The injustice of the situation is blatent.
What has happened to this country, formerly so welcoming to immigrants and enriched by them.
Of the 16 detention centers in the US, 7 are run by private contractor GEO,
they make $150 on every person in the center. It is seen as an "investment opportunity" and a "growth industry" Another facility is projected for Yakima.
I would like to add from the Bill of Rights Defense Committee site that the Bureau of Immigration and Customs Enforcement ( ICE) spends 1.7 billion a year to detain 380,000 people
How did Franklin pull off having he"Detained" shown at 4Culture?
Well she is a photography graduate of Paul Berger and the University of Washington. That is a very helpful credential in this city.
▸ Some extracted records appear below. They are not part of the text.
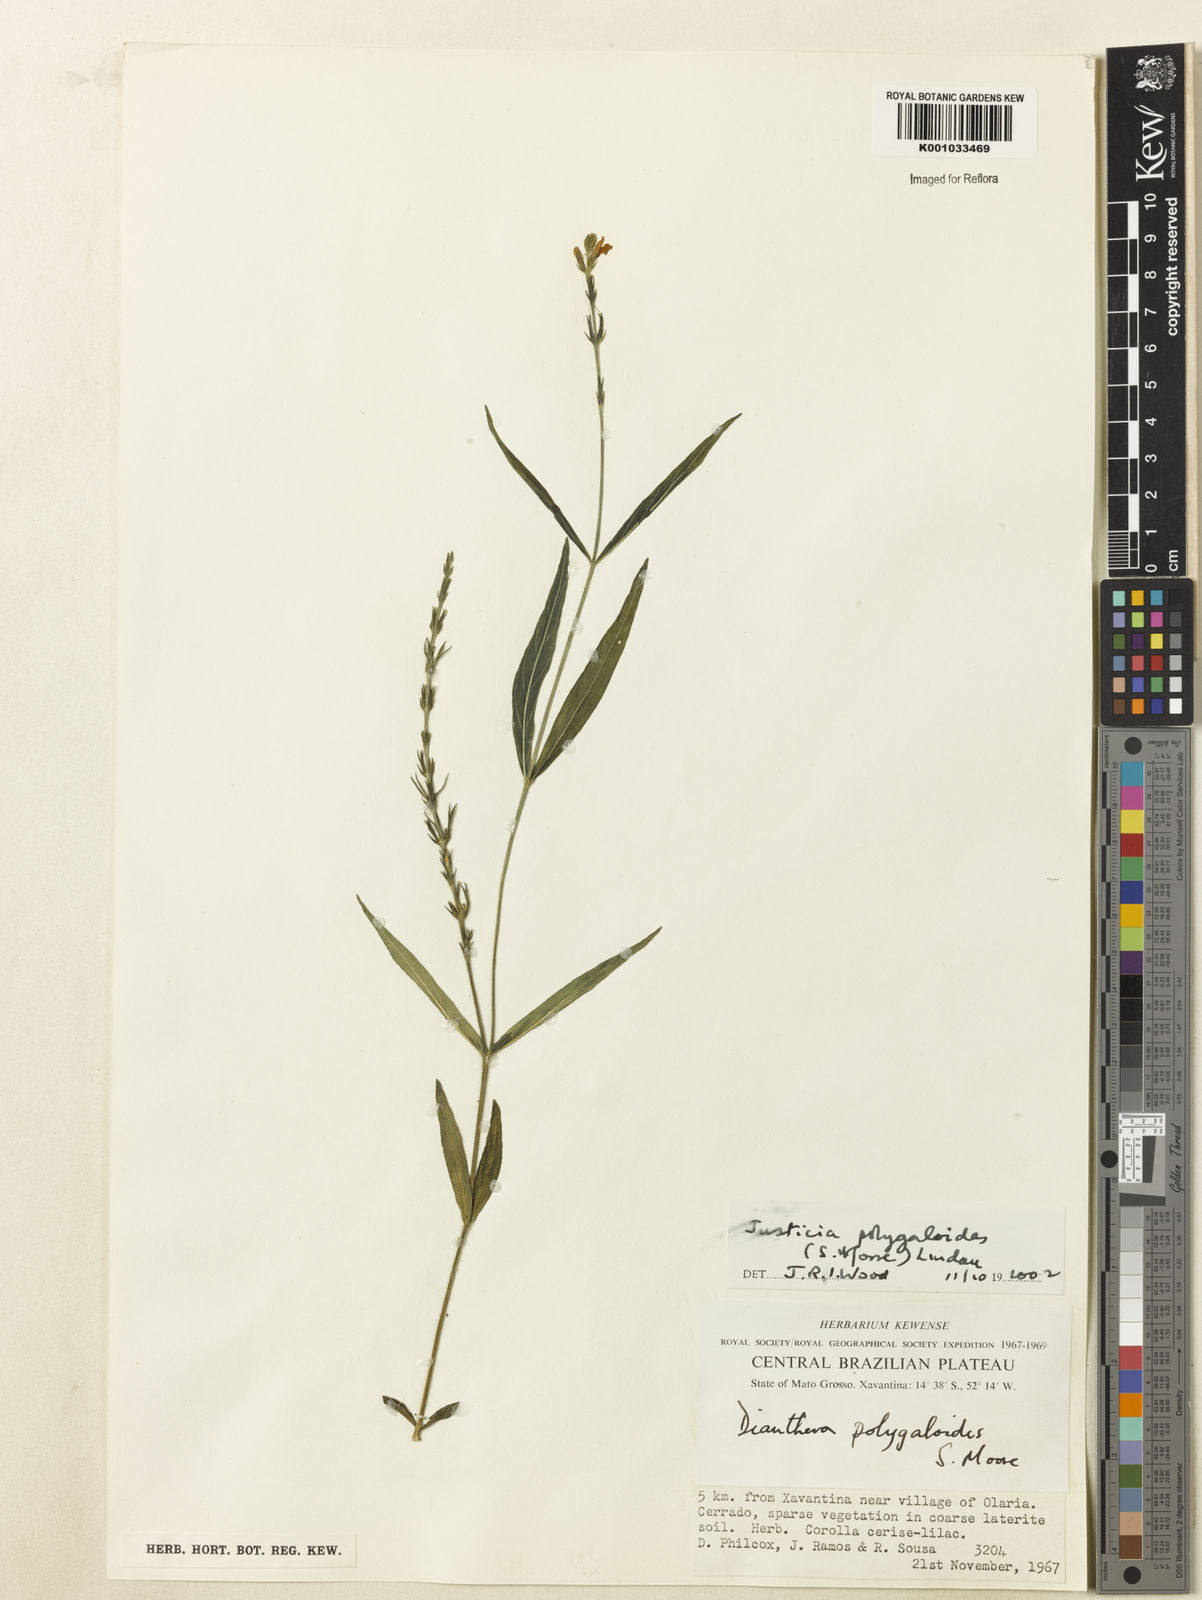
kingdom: Plantae
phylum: Tracheophyta
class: Magnoliopsida
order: Lamiales
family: Acanthaceae
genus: Dianthera
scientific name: Dianthera polygaloides
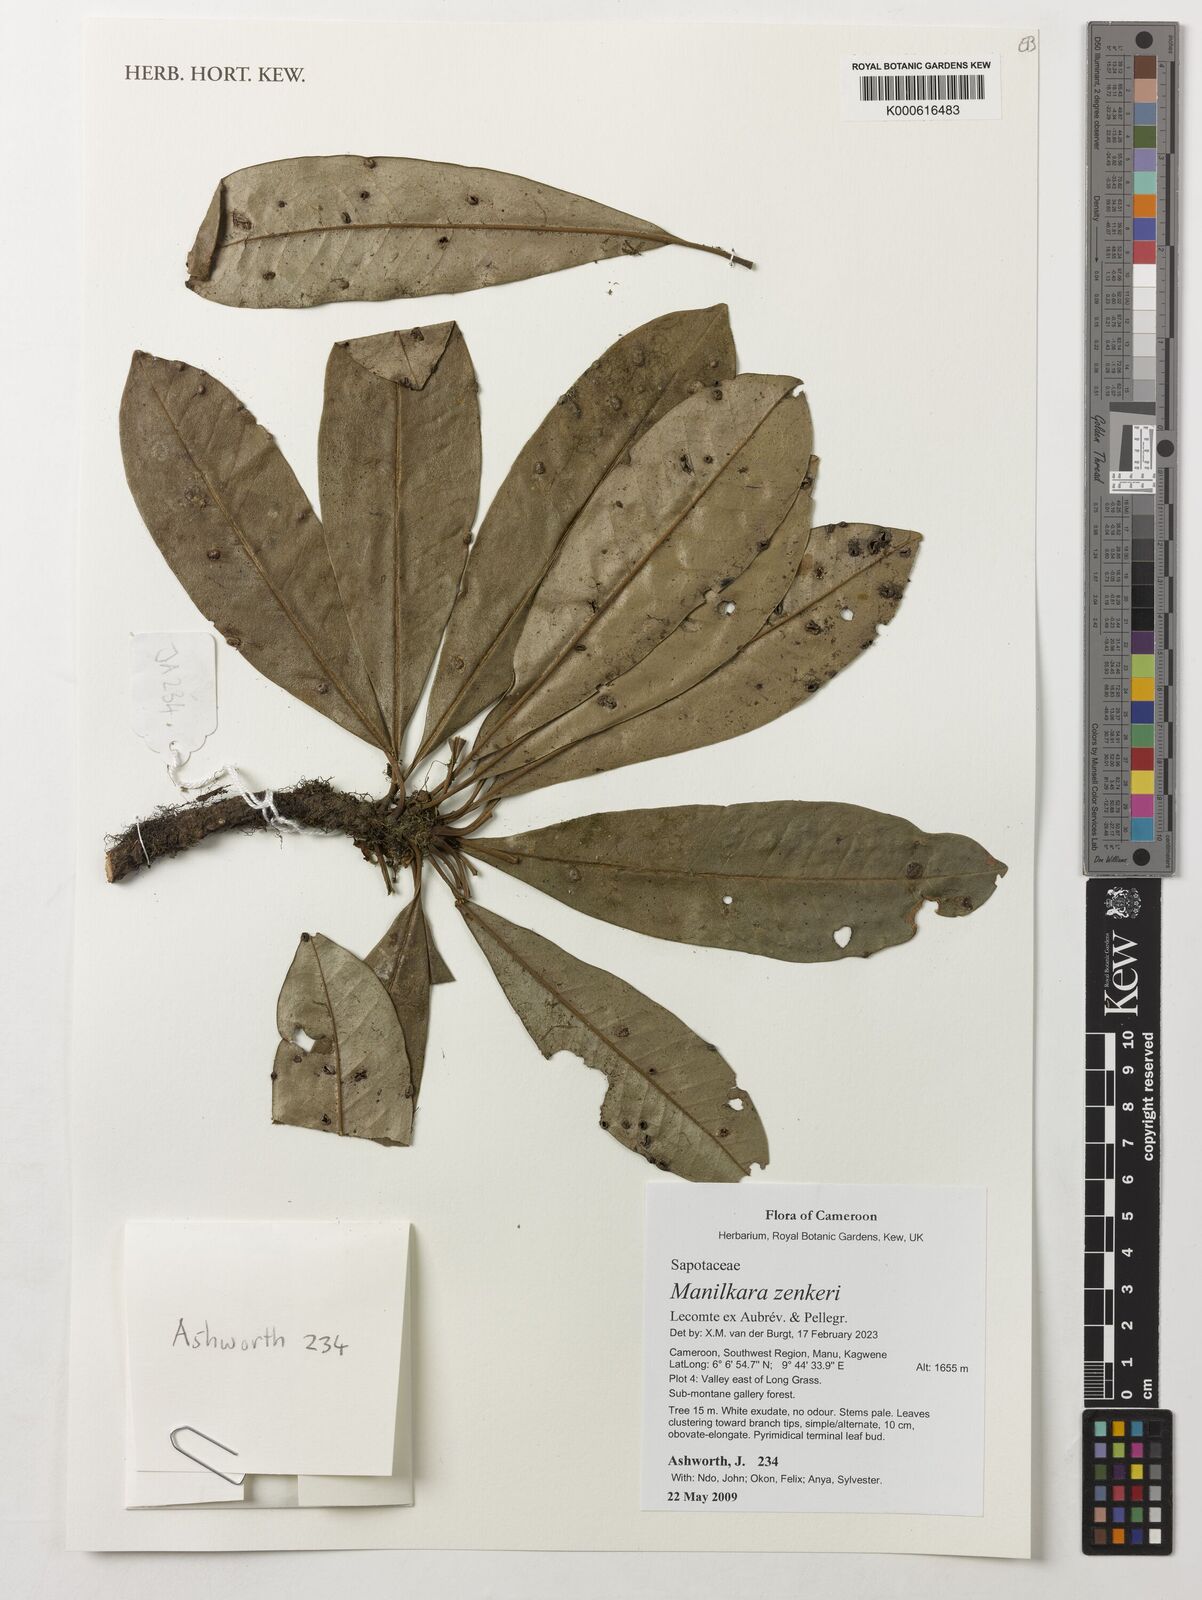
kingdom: Plantae
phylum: Tracheophyta
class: Magnoliopsida
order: Ericales
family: Sapotaceae
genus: Manilkara
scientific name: Manilkara zenkeri
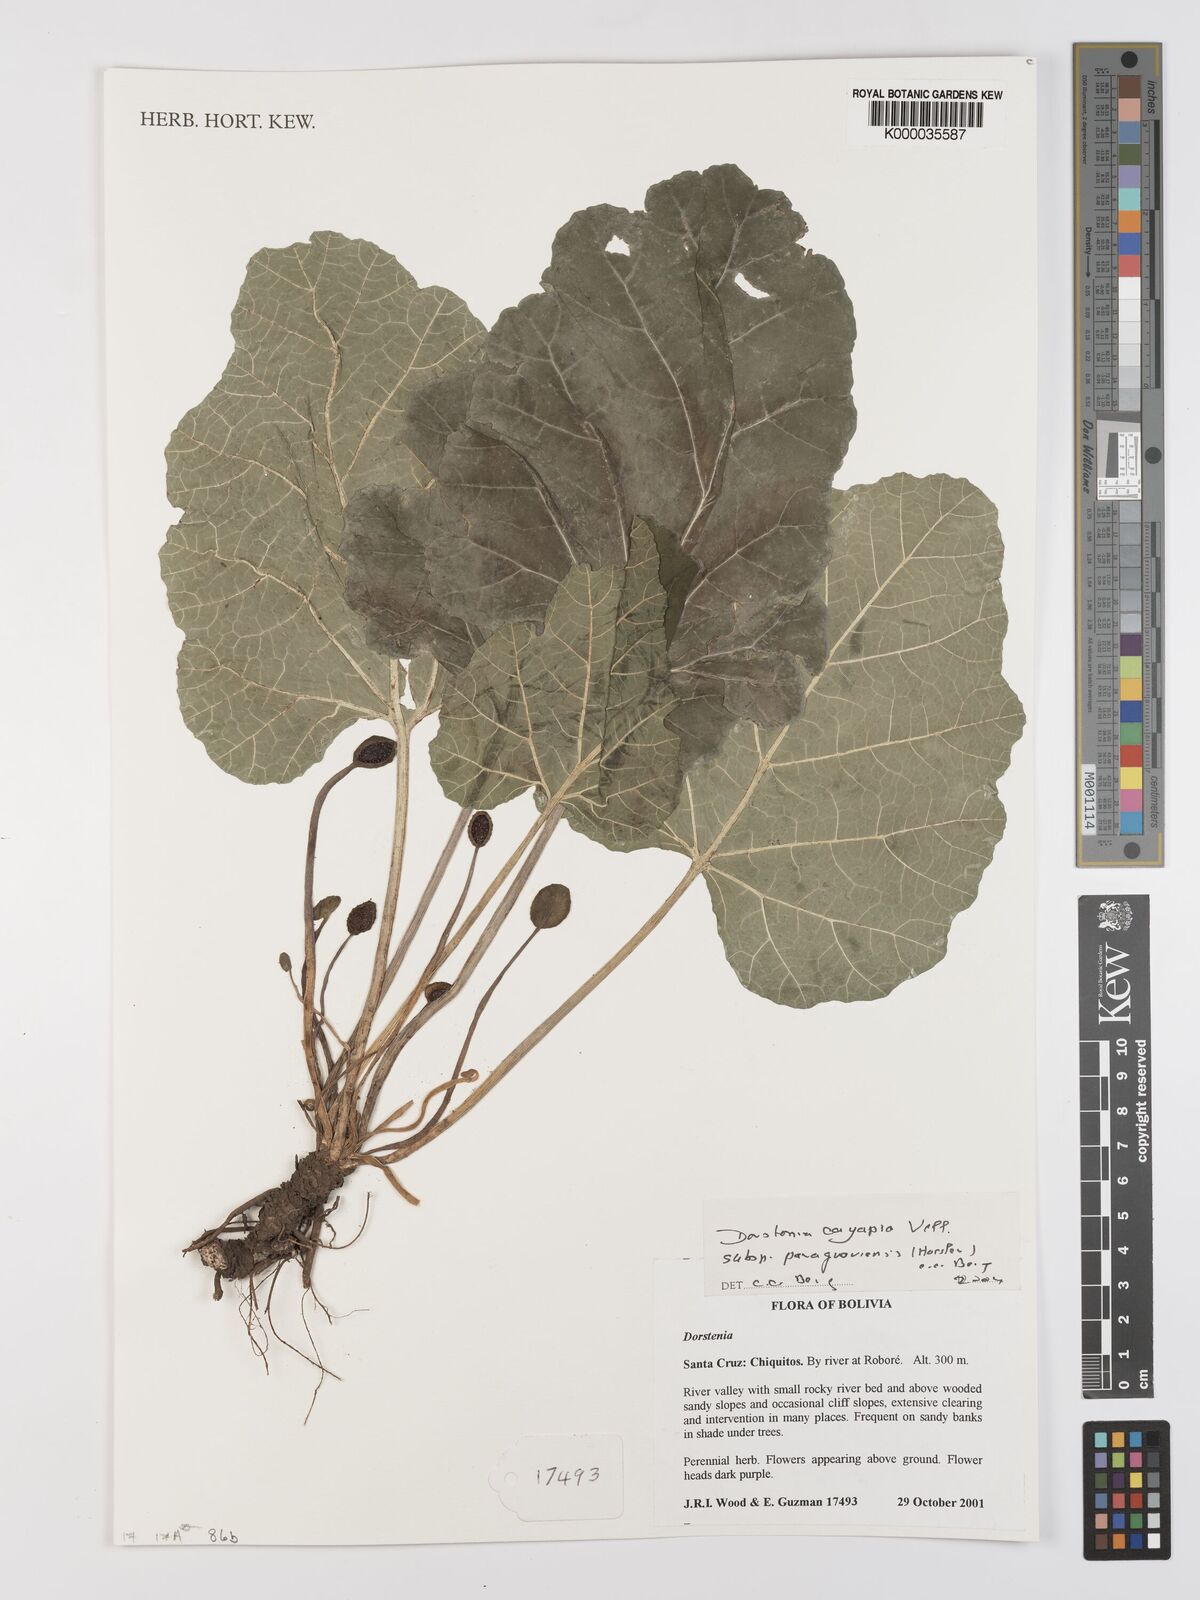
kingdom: Plantae
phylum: Tracheophyta
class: Magnoliopsida
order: Rosales
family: Moraceae
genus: Dorstenia
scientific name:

Also, she was working with a journalism group who have done special reporting on this issue called The Common Language Project. They have done a four part series called Between Worlds/Behind Bars on "Seattle's Ellis Island" on the Northwest Detention Center in downtown Tacoma. So she had content that resonates, a crucial factor. She is engaged with her subject.
Finally, the work is difficult to read, as you can see from the image above. The fifty foot long drawings require serious effort for a gallery goer accustomed to sweep through a show at a glance. That makes it less obviously threatening to people who don't bother to read it. The writing is small for a gallery, it will be much easier when the book comes out. Here is the newspaper image.
PS. The old Seattle INS facility has just been sold online to investors who will work with the International District residents to address itthe history of immigration in Seattle which goes back to the detention of the Chinese in the late 19th century.